In those last sad days for her country-people Margot showed of what stuff she was made. Consoling, upholding, encouraging, she seemed to have arrived suddenly at a noble womanhood. This, however, was not the case. She had been growing toward it slowly but surely through years of adversity.
The continued delay in the coming of the transports bred trouble betwixt the soldiers and the Acadians. “The soldiers,” we are told, “disliked and despised them,” the Acadians, and the general found it necessary not only to enforce discipline more sternly among his troops, but to administer the lash also on occasion.
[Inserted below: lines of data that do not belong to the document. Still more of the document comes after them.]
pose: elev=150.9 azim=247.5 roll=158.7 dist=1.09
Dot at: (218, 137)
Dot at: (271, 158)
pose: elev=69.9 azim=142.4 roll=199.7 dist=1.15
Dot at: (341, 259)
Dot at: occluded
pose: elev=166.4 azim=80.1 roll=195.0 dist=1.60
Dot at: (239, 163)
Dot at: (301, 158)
At last, one October day, Winslow had four transports at his disposal. Orders and counter-orders, lamentation and weeping, disturbed the clear, still air. Villages had to be arranged to go together in the same transport as well as families; and this, with so few troops at his command, was no easy task for the general, who naturally was possessed of very little experience as regarded organization. Gabriel, who while under Washington had received of necessity some training, was his right hand man. The male prisoners were removed from the ships to land while the mustering went forward.
As the women filed past the spot where for a moment the harassed general and his subordinate had come together, and the pair gazed upon the melancholy confusion of young and old, and household belongings in carts, Winslow groaned: “I know they deserve all and more than they feel; yet it hurts me to hear their weeping and wailing and gnashing of teeth!”
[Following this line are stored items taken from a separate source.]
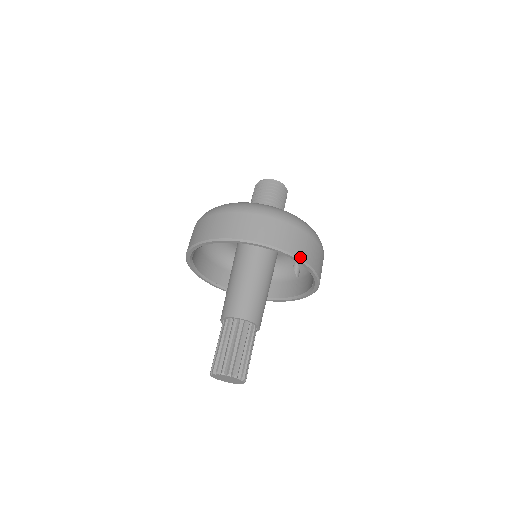
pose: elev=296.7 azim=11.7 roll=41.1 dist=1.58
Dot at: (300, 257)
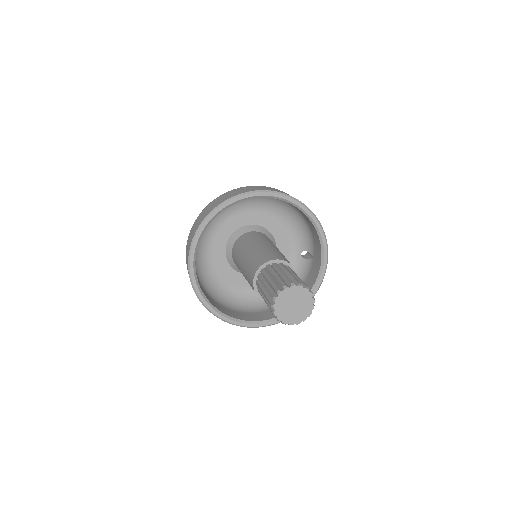
Dot at: (268, 190)
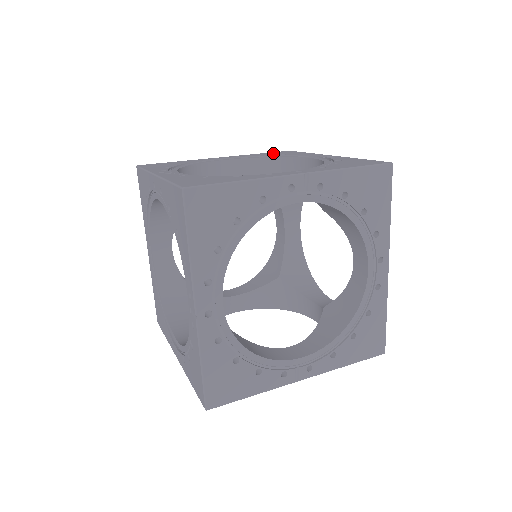
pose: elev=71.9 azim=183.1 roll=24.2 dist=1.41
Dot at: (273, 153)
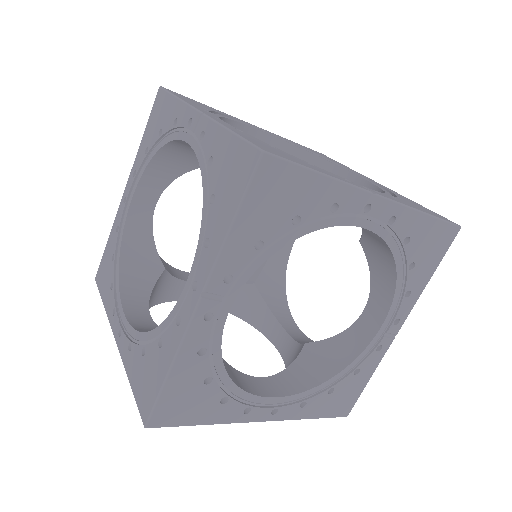
Dot at: (151, 126)
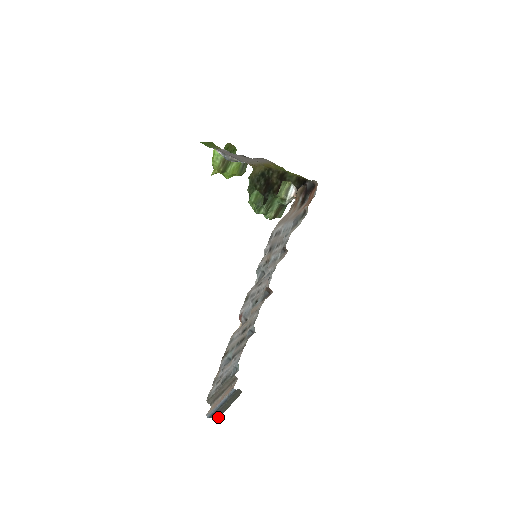
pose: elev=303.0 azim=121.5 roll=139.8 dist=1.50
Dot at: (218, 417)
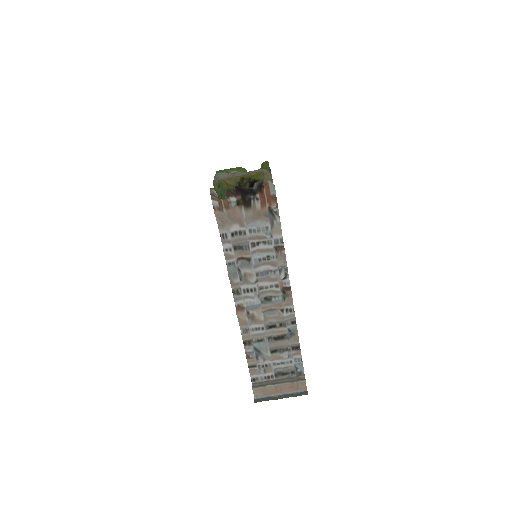
Dot at: (259, 401)
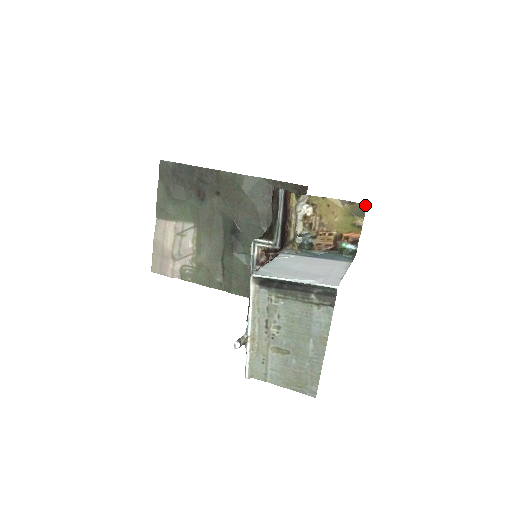
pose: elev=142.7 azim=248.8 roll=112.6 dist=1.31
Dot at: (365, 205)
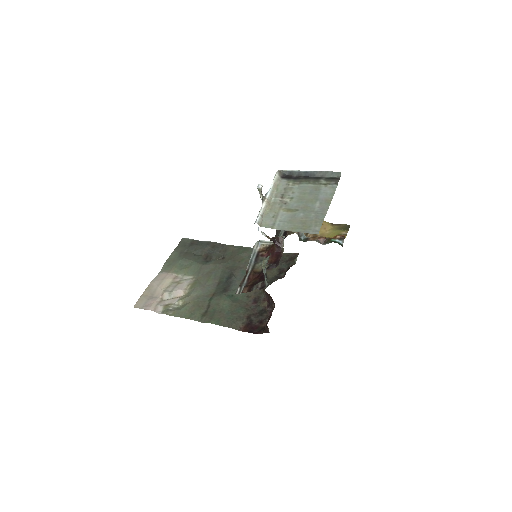
Dot at: (349, 225)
At Fort Edward, as well as at many other places in the province, the same terrible scenes were being enacted—those in command, without one single authentic exception, carrying out the stern decree as mercifully as possible. Beside the long train of women walked the priest of each village, encouraging and upholding his flock. A few of these priests accompanied the exiles, but most of them returned to Canada.
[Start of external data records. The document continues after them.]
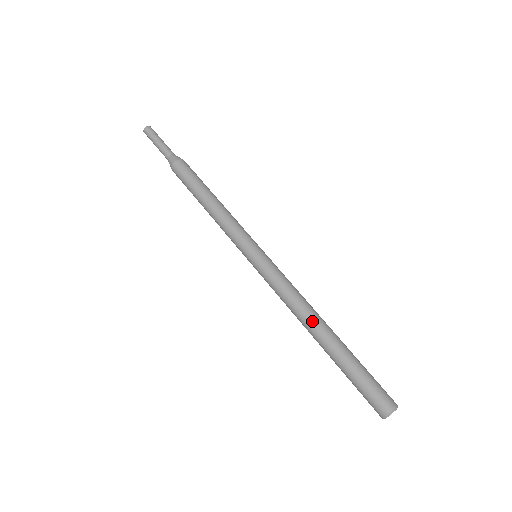
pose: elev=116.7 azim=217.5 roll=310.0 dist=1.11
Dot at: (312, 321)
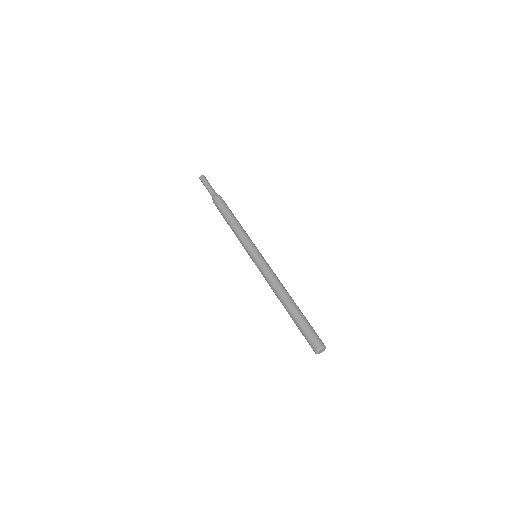
Dot at: (282, 295)
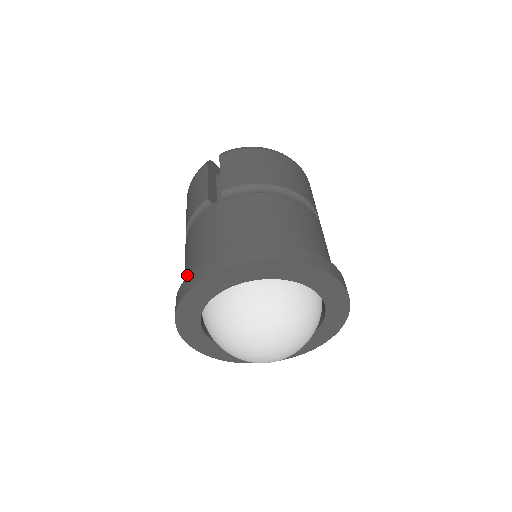
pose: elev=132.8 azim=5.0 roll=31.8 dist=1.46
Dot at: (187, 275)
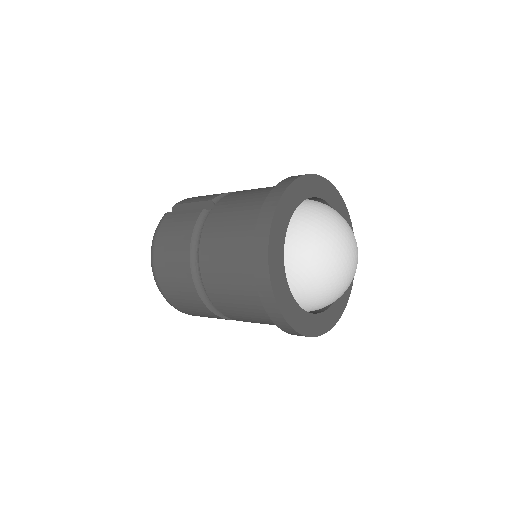
Dot at: (244, 235)
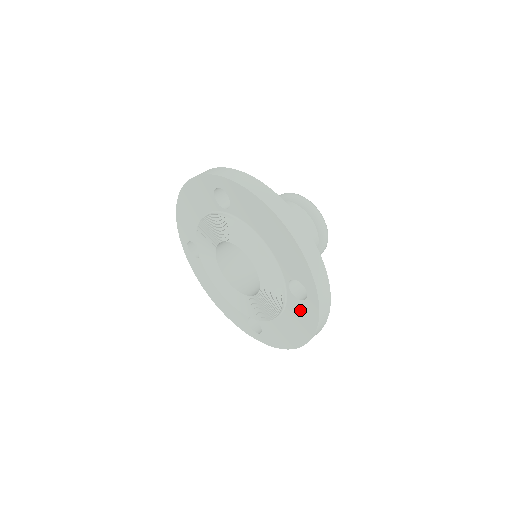
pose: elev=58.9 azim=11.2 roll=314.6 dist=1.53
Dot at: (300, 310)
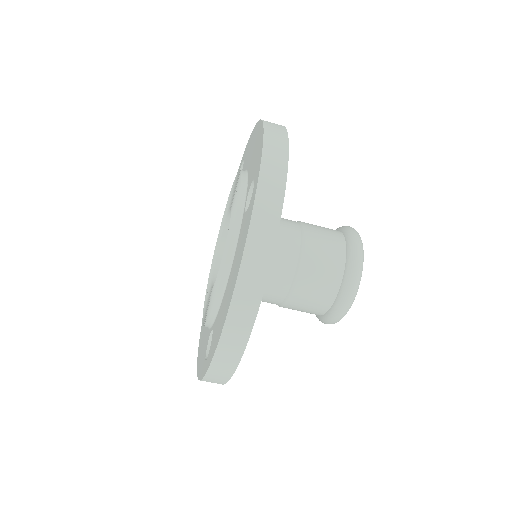
Dot at: (204, 350)
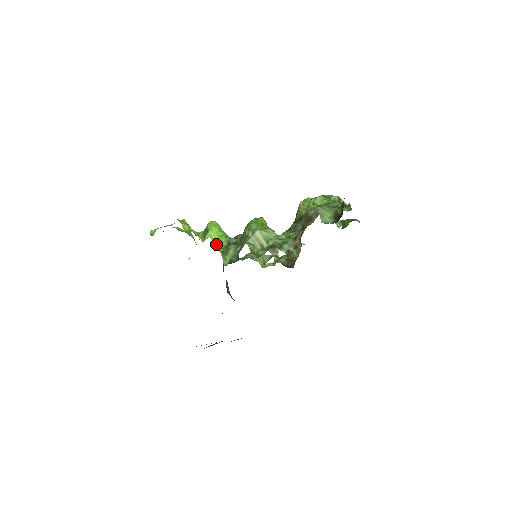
Not all the women, however, were “weeping and wailing.” Some, as has been remarked, appeared to be wholly undisturbed. Among these latter was Julie, in the cart with whom was Margot, bound to see the last of her benefactress. As they passed, both women waved their hands to the two officers, Julie calling gayly to Gabriel:
“It is well, M. le mari! Our ship goes to Virginia, where we shall again meet. Is it not so?”
For weary weeks the misery was prolonged, and it was the close of the year before Winslow’s and Murray’s bitter task about the Basin of the Mines was completed. But improved organization rendered even difficult things easier, and by the last of October the general was able to part, though with extreme reluctance, with his most efficient subordinate. Gabriel, promoted to a captaincy, set sail with his wife on one of the transports for Virginia.
The poor exiles, with comparatively few exceptions, were scattered around in the various States from Massachusetts southward, meeting with no cruelty certainly, but also with no welcome from the struggling colonials, and only in Louisiana thriving and becoming a permanent colony. Canada, and even France and England, were also forced to receive them, and in Canada, among the people of their own faith, their lot was the hardest. Help in their own church they found none, and indeed in many instances implored to be taken back to the English Colonies, where at least they were not treated with actual inhumanity. The war at last at an end, many, the Herbes amongst the number, found their way back to their own country. A large portion of the fertile province lay waste, however, for years, the New England soldier-farmers refusing either part or lot in it, and English settlers finally being brought from over sea.
It is doubtful if the Acadians ever learned the fate of their leader and tyrant. Captured on the ocean by the English, Le Loutre died in prison, after having been nearly assassinated by one of the soldiers of the guard, who swore that the holy father had once in Acadie tried to take his scalp!